• **Exercise input**
"""
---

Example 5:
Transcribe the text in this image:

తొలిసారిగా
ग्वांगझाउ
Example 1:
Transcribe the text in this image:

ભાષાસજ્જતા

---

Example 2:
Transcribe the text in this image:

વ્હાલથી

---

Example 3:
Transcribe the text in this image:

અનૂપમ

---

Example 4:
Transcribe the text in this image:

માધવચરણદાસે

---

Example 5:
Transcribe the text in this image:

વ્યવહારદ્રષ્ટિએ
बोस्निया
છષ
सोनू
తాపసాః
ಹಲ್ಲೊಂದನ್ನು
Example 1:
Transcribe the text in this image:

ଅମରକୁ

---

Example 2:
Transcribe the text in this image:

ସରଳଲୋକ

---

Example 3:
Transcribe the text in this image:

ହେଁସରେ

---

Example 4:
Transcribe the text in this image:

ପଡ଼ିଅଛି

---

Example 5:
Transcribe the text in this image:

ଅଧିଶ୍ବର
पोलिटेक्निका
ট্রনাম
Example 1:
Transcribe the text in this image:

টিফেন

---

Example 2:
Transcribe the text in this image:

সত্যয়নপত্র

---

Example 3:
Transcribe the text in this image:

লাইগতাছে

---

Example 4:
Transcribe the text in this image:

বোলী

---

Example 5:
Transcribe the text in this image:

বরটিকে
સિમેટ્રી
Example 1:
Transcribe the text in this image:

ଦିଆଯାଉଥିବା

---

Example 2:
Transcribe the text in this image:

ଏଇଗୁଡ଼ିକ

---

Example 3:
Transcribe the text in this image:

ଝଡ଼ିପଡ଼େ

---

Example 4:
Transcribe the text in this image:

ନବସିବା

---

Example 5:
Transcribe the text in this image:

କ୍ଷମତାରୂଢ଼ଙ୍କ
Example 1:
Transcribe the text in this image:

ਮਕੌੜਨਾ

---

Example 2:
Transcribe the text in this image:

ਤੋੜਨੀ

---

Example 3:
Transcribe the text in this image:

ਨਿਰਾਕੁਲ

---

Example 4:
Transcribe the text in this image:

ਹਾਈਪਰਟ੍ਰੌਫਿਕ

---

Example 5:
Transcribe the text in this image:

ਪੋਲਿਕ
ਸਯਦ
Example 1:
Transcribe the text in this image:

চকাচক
"""
• **What is being asked**
Go through the listing above and reproduce all of it exactly.

• **Solution to the exercise**
---

Example 5:
Transcribe the text in this image:

తొలిసారిగా
ग्वांगझाउ
Example 1:
Transcribe the text in this image:

ભાષાસજ્જતા

---

Example 2:
Transcribe the text in this image:

વ્હાલથી

---

Example 3:
Transcribe the text in this image:

અનૂપમ

---

Example 4:
Transcribe the text in this image:

માધવચરણદાસે

---

Example 5:
Transcribe the text in this image:

વ્યવહારદ્રષ્ટિએ
बोस्निया
છષ
सोनू
తాపసాః
ಹಲ್ಲೊಂದನ್ನು
Example 1:
Transcribe the text in this image:

ଅମରକୁ

---

Example 2:
Transcribe the text in this image:

ସରଳଲୋକ

---

Example 3:
Transcribe the text in this image:

ହେଁସରେ

---

Example 4:
Transcribe the text in this image:

ପଡ଼ିଅଛି

---

Example 5:
Transcribe the text in this image:

ଅଧିଶ୍ବର
पोलिटेक्निका
ট্রনাম
Example 1:
Transcribe the text in this image:

টিফেন

---

Example 2:
Transcribe the text in this image:

সত্যয়নপত্র

---

Example 3:
Transcribe the text in this image:

লাইগতাছে

---

Example 4:
Transcribe the text in this image:

বোলী

---

Example 5:
Transcribe the text in this image:

বরটিকে
સિમેટ્રી
Example 1:
Transcribe the text in this image:

ଦିଆଯାଉଥିବା

---

Example 2:
Transcribe the text in this image:

ଏଇଗୁଡ଼ିକ

---

Example 3:
Transcribe the text in this image:

ଝଡ଼ିପଡ଼େ

---

Example 4:
Transcribe the text in this image:

ନବସିବା

---

Example 5:
Transcribe the text in this image:

କ୍ଷମତାରୂଢ଼ଙ୍କ
Example 1:
Transcribe the text in this image:

ਮਕੌੜਨਾ

---

Example 2:
Transcribe the text in this image:

ਤੋੜਨੀ

---

Example 3:
Transcribe the text in this image:

ਨਿਰਾਕੁਲ

---

Example 4:
Transcribe the text in this image:

ਹਾਈਪਰਟ੍ਰੌਫਿਕ

---

Example 5:
Transcribe the text in this image:

ਪੋਲਿਕ
ਸਯਦ
Example 1:
Transcribe the text in this image:

চকাচক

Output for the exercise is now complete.